**PROBLEM REQUIREMENTS**
Please answer from the article below about the "Super Sixty Airplay" chart: what listing does the new chart expand and replace?

Thursday, December 20, 2012

'Total Popular Music' Debuts 'Super Sixty Airplay' Chart

"Total Popular Music" has quietly debuted a new "Super Sixty Airplay" chart at TotalPopularMusic.com. The new chart will also be posted at TotalPopularMusic.Blogspot.com, starting December 23, when it makes its official debut. The "Super Sixty Airplay" chart expands and replaces what had been a Top 20 Airplay listing for the TPM Mass Appeal Hit Music format, offered by Mark Harris Broadcast Consulting. Full total airplay data, for the current and prior weeks, for all songs on the main TPM chart -- "The Super Sixty" -- is available on the new offering. The "Total Popular Music" format, which debuted in 2007, bridges the CHR-Top40 and Hot Adult formats for its "mass appeal approach" and utilizes combined airplay data from the two components to establish a "total popular" formula. For now, the original chart, with its existing format (including "on demand" for each song listed), will also continue, available only at TotalPopularMusic.com's welcome page. That page also includes featured new songs, Hitbounds, and a 50-position TPM Hit Music Recurrents listing. More changes, however, are planned as airplay data increasingly is utilized to establish "credibility which cannot be challenged" for the format. MHBC notes that the introduction of the "Total Popular Music" format came before (and actually helped spur) changes in both component formats in the past three years which bring them closer together, with songs and artists more frequently crossing over from each to the other. "I said five years ago that this was the inevitable future of popular music Hit Music Radio programming in a PPM-world," says Mark Harris. "Some, who laughed at the concept in 2007 and 2008, have now adopted the concept, but not my specific format, and its exclusive programming formula which isn't published. And they are now among those who say my concept is 'in widespread use so its no longer necessary.' But the revolution in Hit Music Radio programming is not over yet. My TPM format will continue to lead the way, not react to industry changes."

**SUPPLIED DATA**
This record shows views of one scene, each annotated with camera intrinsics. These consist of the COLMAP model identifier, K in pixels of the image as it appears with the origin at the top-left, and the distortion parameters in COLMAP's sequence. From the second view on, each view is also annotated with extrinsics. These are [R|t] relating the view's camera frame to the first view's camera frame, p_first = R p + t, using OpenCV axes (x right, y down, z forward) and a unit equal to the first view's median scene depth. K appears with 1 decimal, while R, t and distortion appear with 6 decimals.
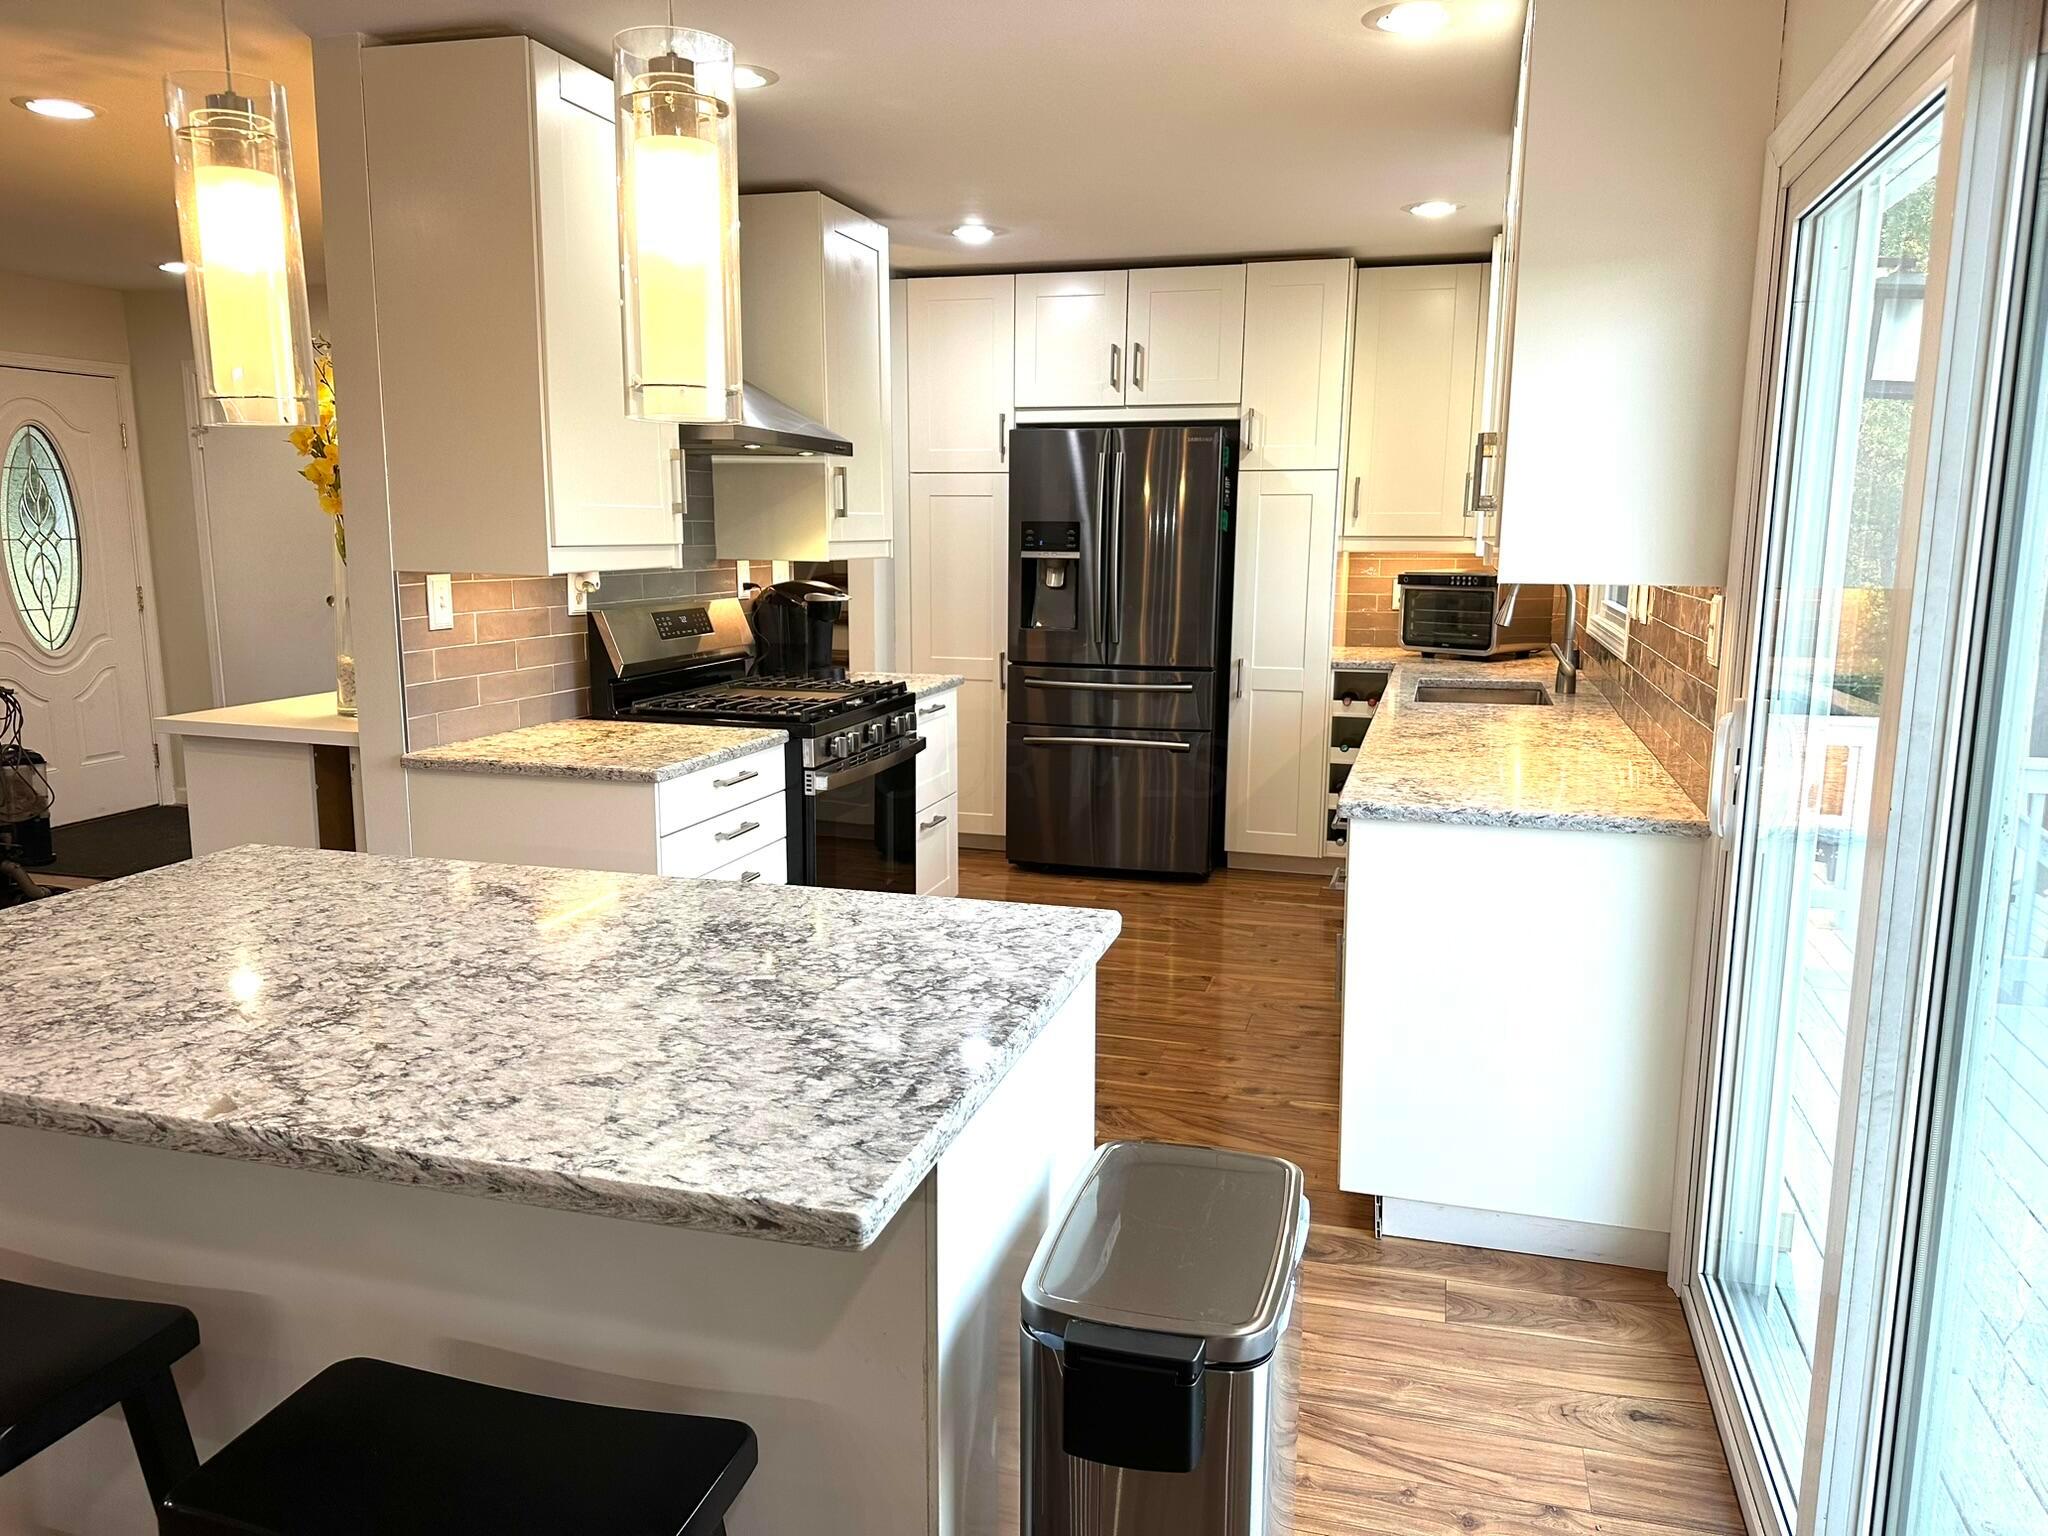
lens RADIAL K [[1418.3, 0, 1024.0], [0, 1418.3, 768.0], [0, 0, 1]] dist [0.068282, -0.004609]
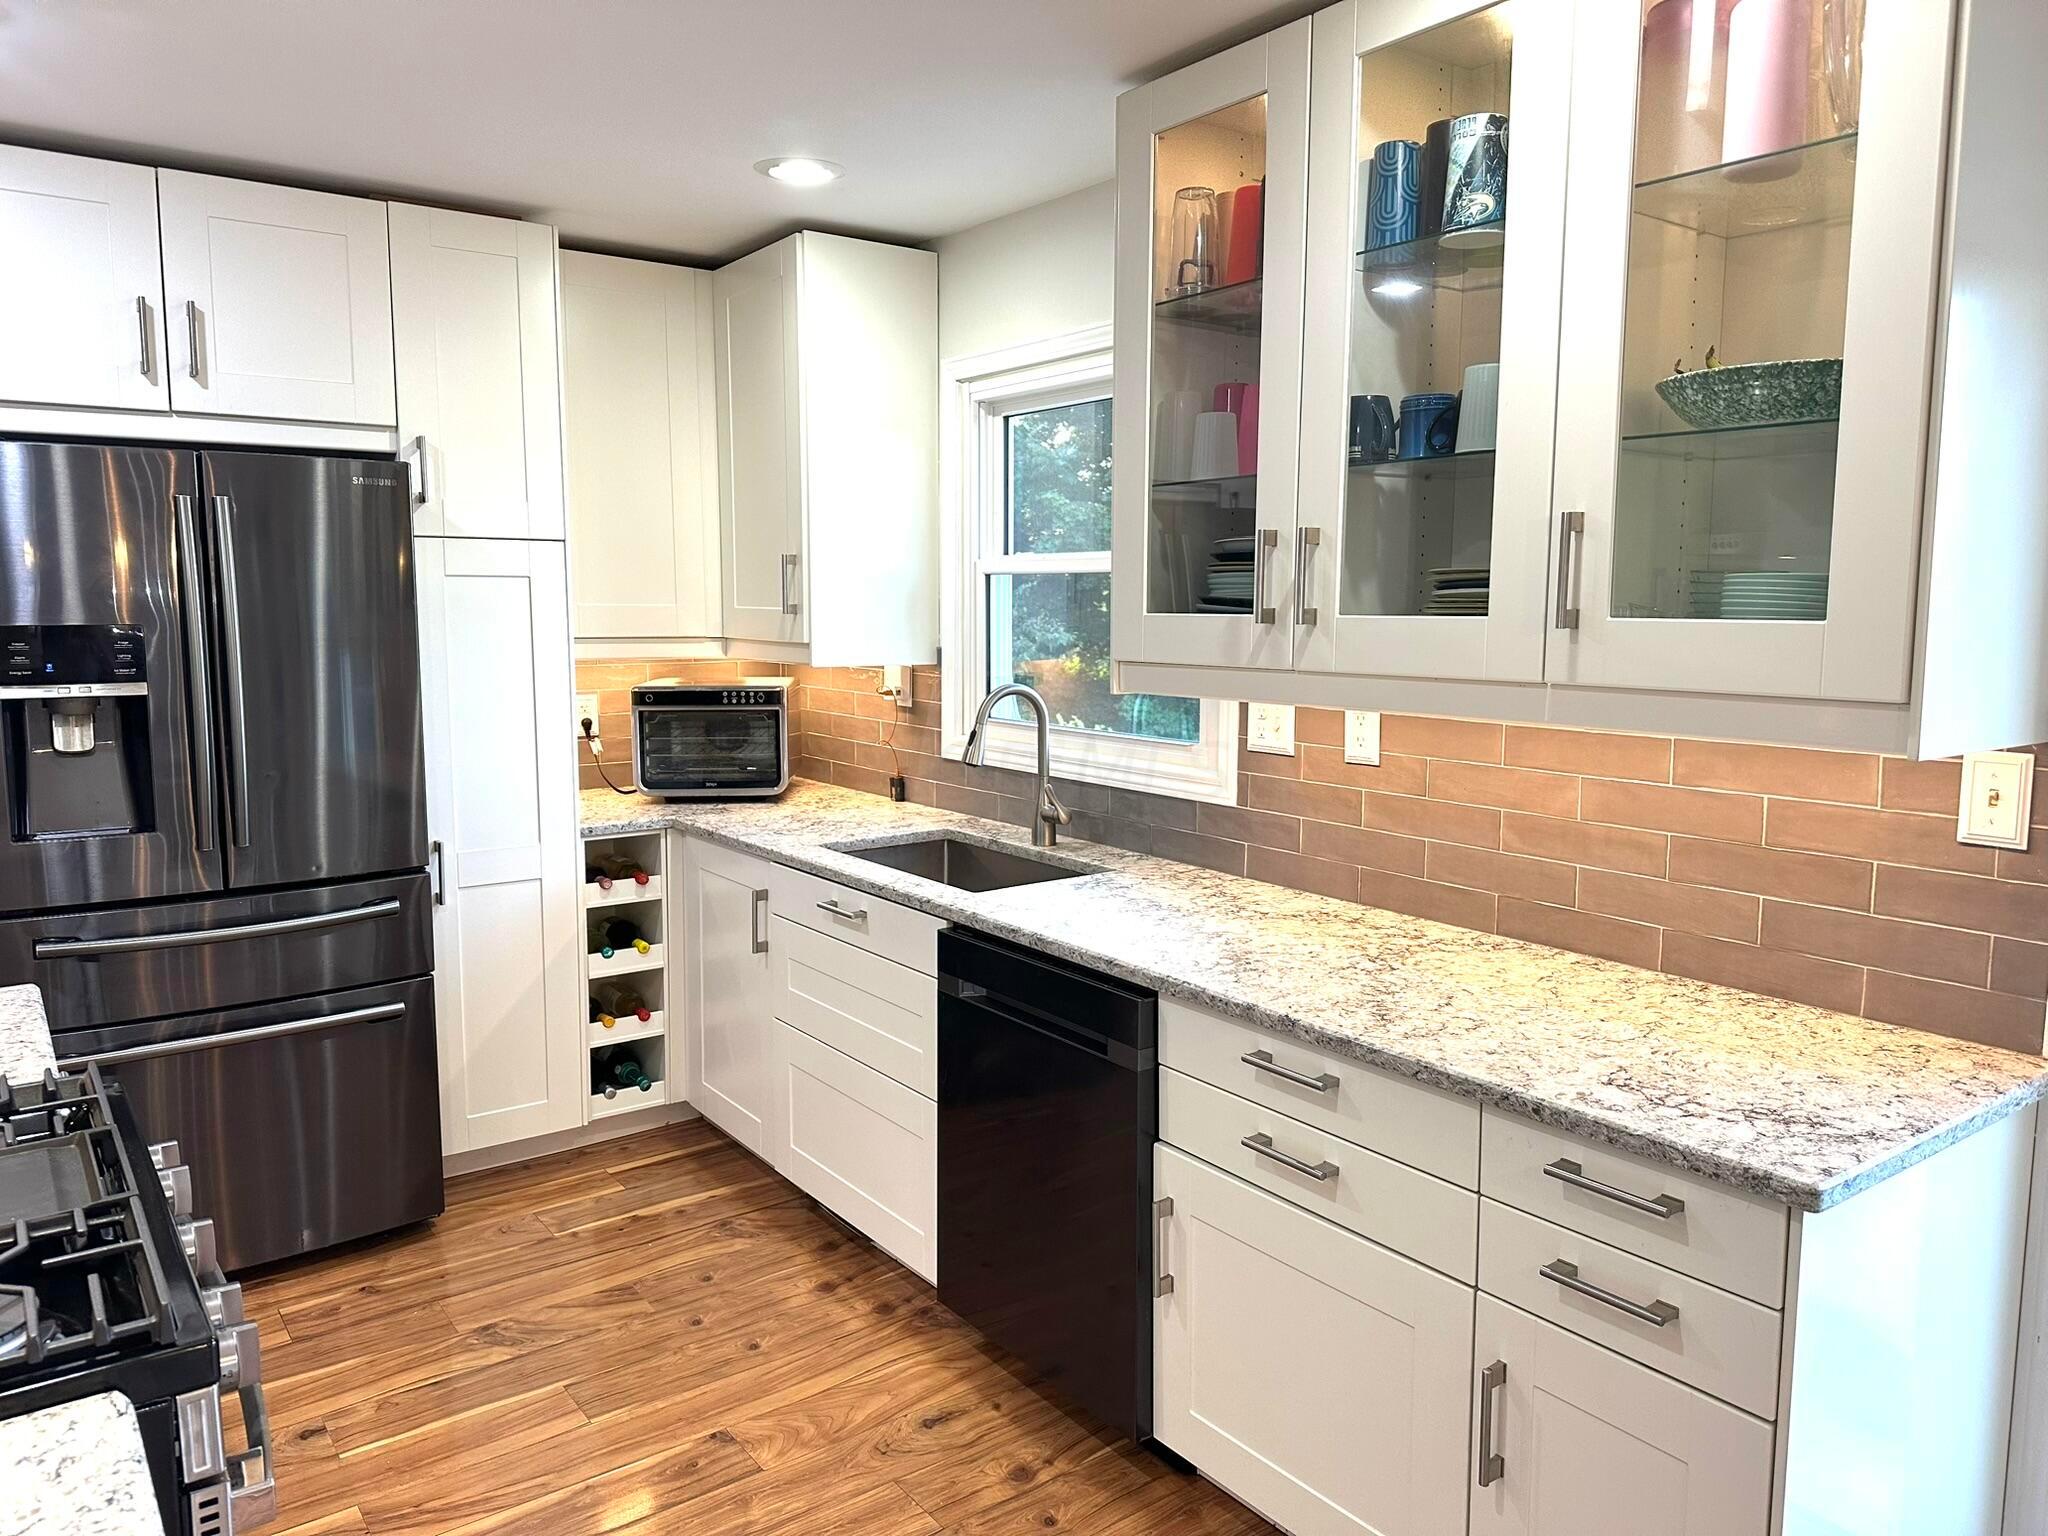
lens RADIAL K [[1420.1, 0, 1030.6], [0, 1420.1, 748.7], [0, 0, 1]] dist [0.112639, -0.182035]
pose [[0.595343, -0.091924, 0.798196, -0.189333], [0.127101, 0.991700, 0.019409, -0.097823], [-0.793355, 0.089897, 0.602085, 0.431138]]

**RESPONSE TO THIS EXERCISE**
A Top 20 Airplay listing for the TPM Mass Appeal Hit Music format, offered by Mark Harris Broadcast Consulting.